Iran considered pursuing a nuclear deterrent when it began its nuclear program in the 1980s during the Iran-Iraq War, a former president has been quoted as saying.
Akbar Hashemi Rafsanjani suggested in an interview with Iran's Nuclear Hope magazine this week that officials were thinking about a deterrent capability when the nuclear program first began. But he insisted that it never took shape.
"When we first began, we were at war and we sought to have that possibility for the day that the enemy might use a nuclear weapon. That was the thinking. But it never became real," Rafsanjani said in the interview, which was carried by state news agency IRNA on October 27.
Iran is currently implementing a deal -- reached with world powers in July -- aimed at curbing its nuclear program to allay Western fears that it was trying to build an atomic bomb.
Throughout the negotiations, Iran insisted its program had only ever been for peaceful purposes.
"Our basic doctrine was always a peaceful nuclear application, but it never left our mind that if one day we should be threatened and it was imperative, we should be able to go down the other path," said Rafsanjani, who was parliament speaker during the 1980-88 war and was Iranian president from 1989 to 1997.
Iran fought a devastating war against Iraq in the 1980s.
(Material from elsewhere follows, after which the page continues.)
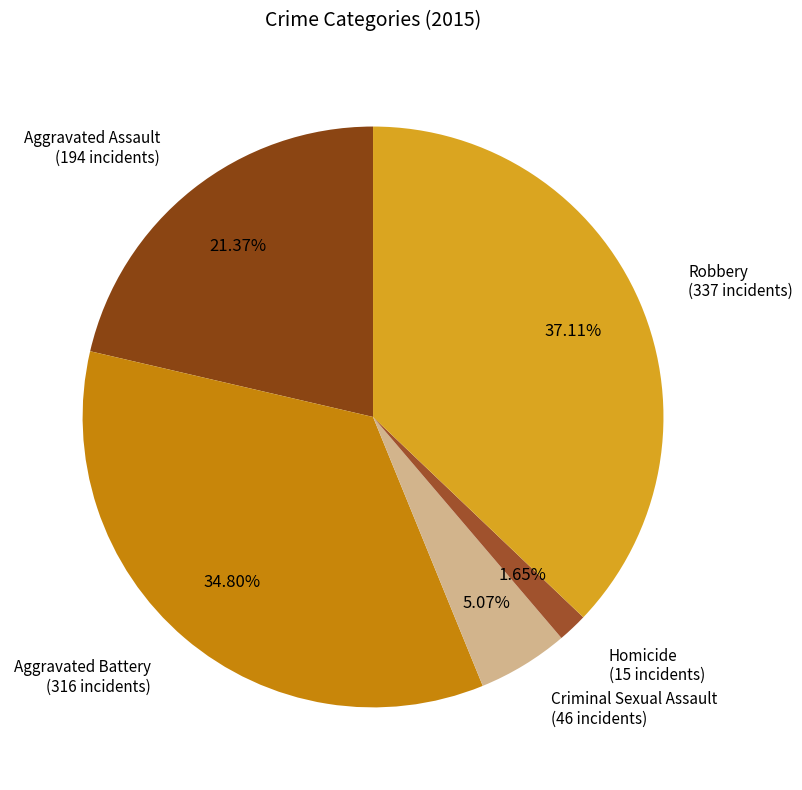

Is there any slice that represents more than half of the pie?

No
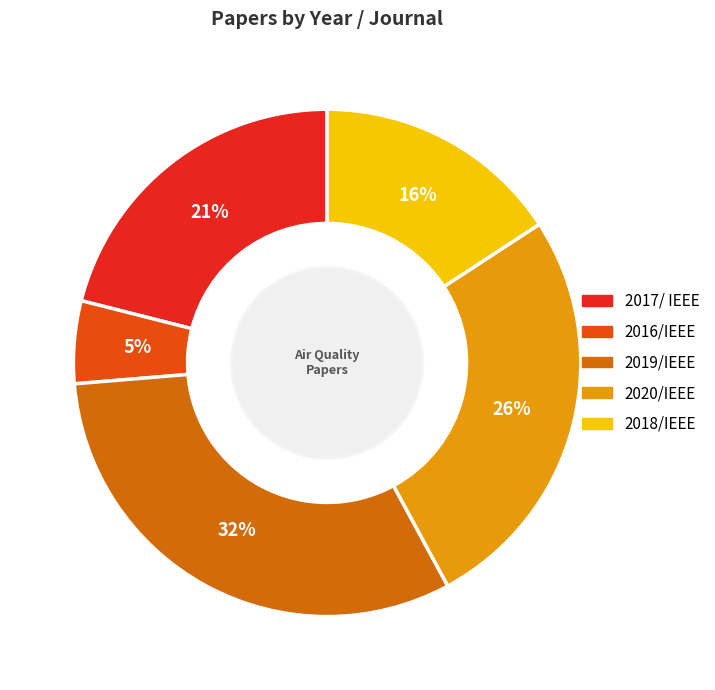

How many slices are in this pie chart?

5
Iraqi dictator Saddam Hussein had a nuclear program throughout the war but never developed a nuclear weapon.
Iraq did, however, use chemical weapons later in the war.
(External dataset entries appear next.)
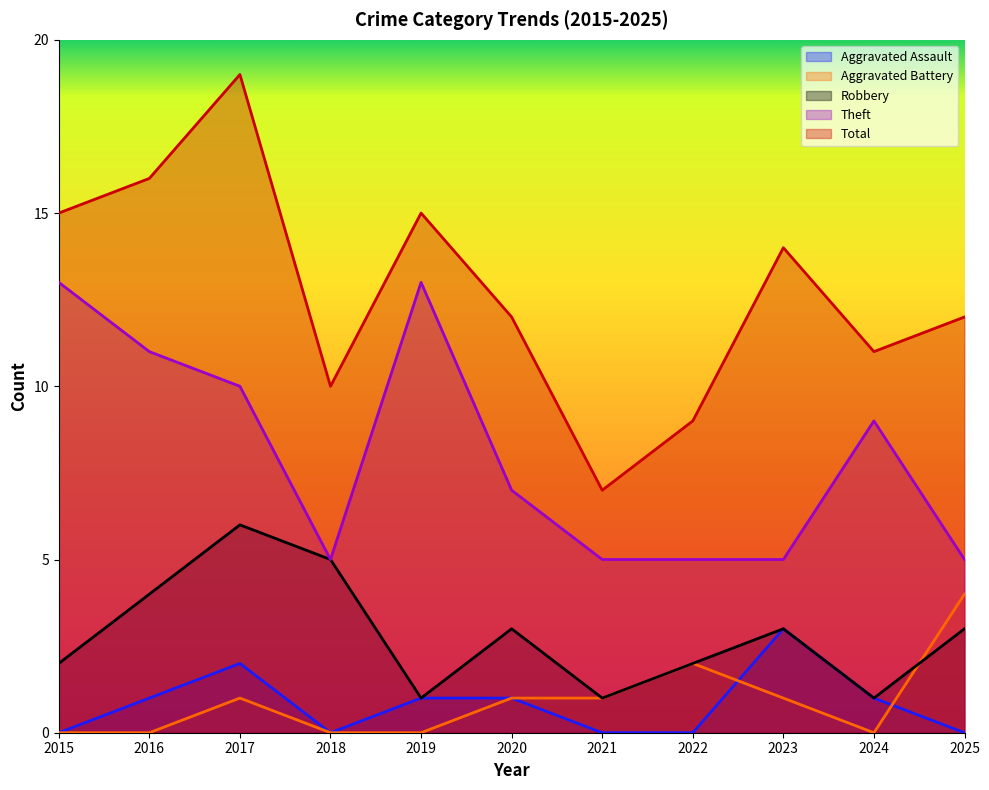

True or false: Aggravated Assault and Total cross at least once.

False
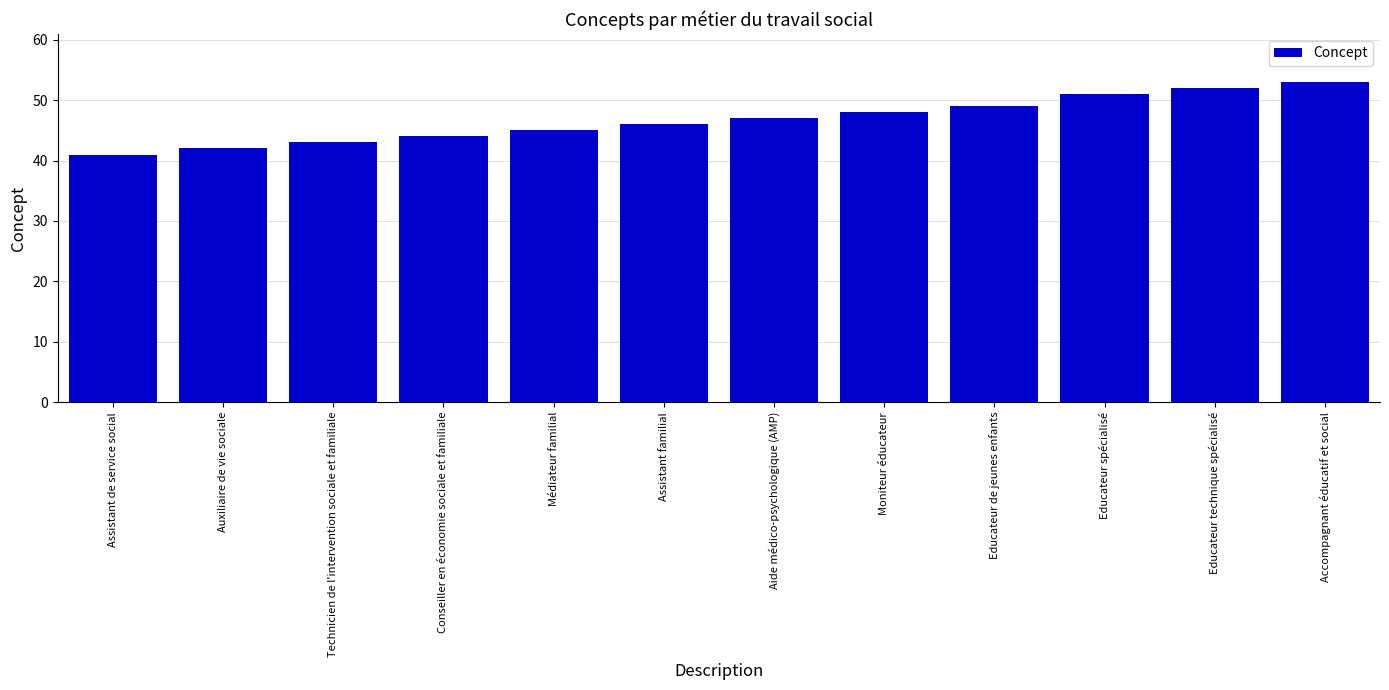

Reading right to left, extract all data points from this chart.

53	52	51	49	48	47	46	45	44	43	42	41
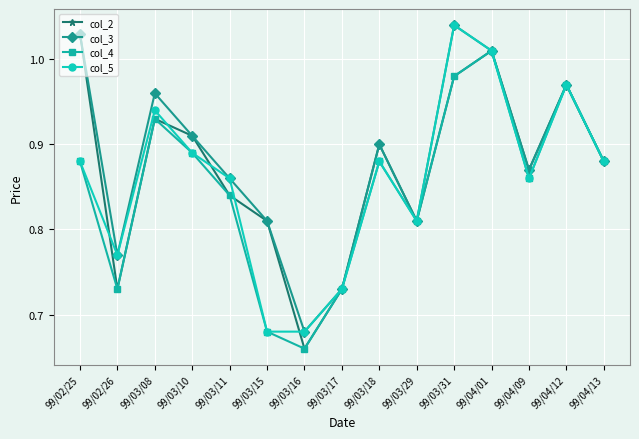

Which series changed the most between 99/03/15 and 99/03/31?

col_5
Rafsanjani said he travelled to Pakistan to try to meet Abdul Qadeer Khan, the father of Pakistan's nuclear weapons program who later helped North Korea to develop an atomic bomb.
But Rafsanjani said he was unable to meet with Khan.
Khan was at the center of the world's biggest nuclear proliferation scandal in 2004 when he confessed to selling nuclear secrets to Iran, North Korea, and Libya.